Speaking of headliners the star system is the next thing that can be exploited just a bit more than it is now. It is nice to be surprised by an unexpected appearance, however, if it is not crucial to the plot that the secret be kept guest appearances should be promoted. You may have people try a new title but it could also serve as an introductory issue for new readers.

Loans

Image Comics

In the studio system actors pertained to one studio or another but they would and could be loaned to a rival studio for a given project in exchange for a favor.

This does not mean I think it likely that the aisle would be crossed and Marvel and DC characters would co-exist in a story. However, each does still have imprints of its own and can send its big boys to those tales and vice versa, if necessary and applicable to boost readership and cross-pollinate fanbases. Preferably in standalone narratives that do not adversely affect continuity.

Trailers

Batman: Noël (DC Comics)

Now previews do exist and they can serve their function. However, just as trailers will inundate us there are months when you can’t get away from the same five pages.

A bit more variety might expand fan-bases for more books.

Self-Containment

Batman & Robin (DC Comics)

All above suggestions would imply and perhaps even demand a greater amount self-containment in each series.

One thing I’ve noticed in the New 52 is that, at least in some cases, there is less co-dependence. I started reading Batman and Batman & Robin in their new incarnations and there is little to no leaning on the other series thus far one needn’t read both if they choose not to.

That lack of co-dependence is a lot of what the above is about also. If you have a guest character in a new arc it can easily be its own entity and not need to play into a hierarchy.

Marvel Short Film Rumors

Nathaniel Moreau, Margot Finley, Bradley Machry and Jacelyn Holmes in Power Pack (Marvel/New World)

Pictured above is the cast from a pilot for a Power Pack series that was never picked up but along with Dr. Strange would be an ideal candidate for a short film treatment. There were rumors a while back that Marvel would produce shorts to play prior to its tentpole films. That seems to have died down but it shouldn’t a short film would be a great boon to a lesser character and not the investment or risk that a major summer release for a borderline top tier character would be (top tier in film terms).

Both Marvel and DC have established cinematic properties such that they can try and get lesser properties some limelight too.
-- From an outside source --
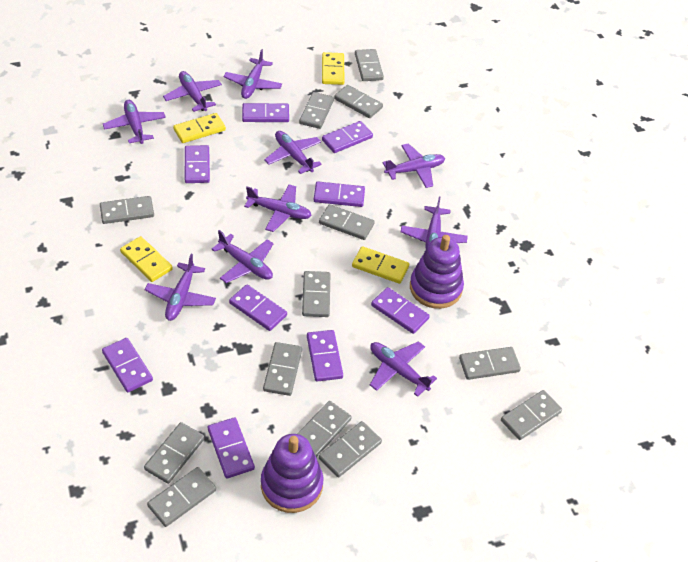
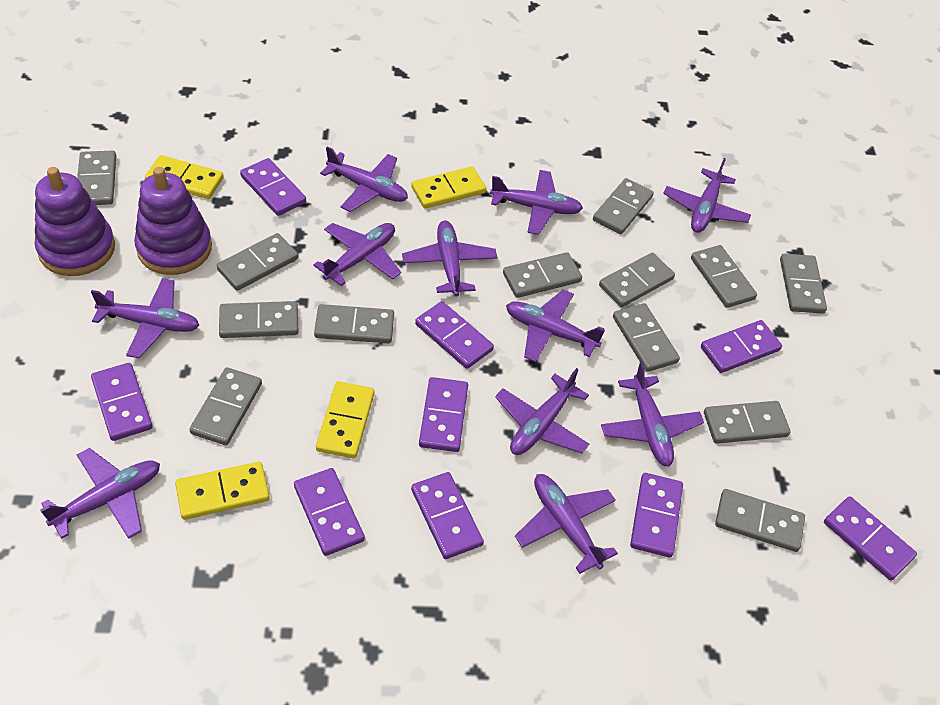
purple plane: 10 -> 11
They are both studios and they should act like it with greater frequency.

Movie Tie-Ins

The Adventures of Tintin: The Secret of the Unicorn (Little, Brown)

In keeping with that any all comic-based feature films need their tie-ins and branded to get their product out there. I purchased The Adventures of Tintin: The Secret of the Unicorn recently with the all too rare “Soon to be a Major Motion Picture” sticker on it but a week or so removed from having seen the film.

However, novelist and comics writer Joe Hill had a great idea on Twitter this summer just before one of the huge superhero movies came out: Why not have comics at the movies when those projects come around? When else would an impulse buy be as strong? “I just saw this movie and liked it, yes I’ll buy a comic; it’s half the price of a soda.”

Conclusion

The studio system was imperfect but so is the current one. The idea of changing a system isn’t replacing everything about it but just what didn’t work. Some of these ideas form a parallel industry can help comics.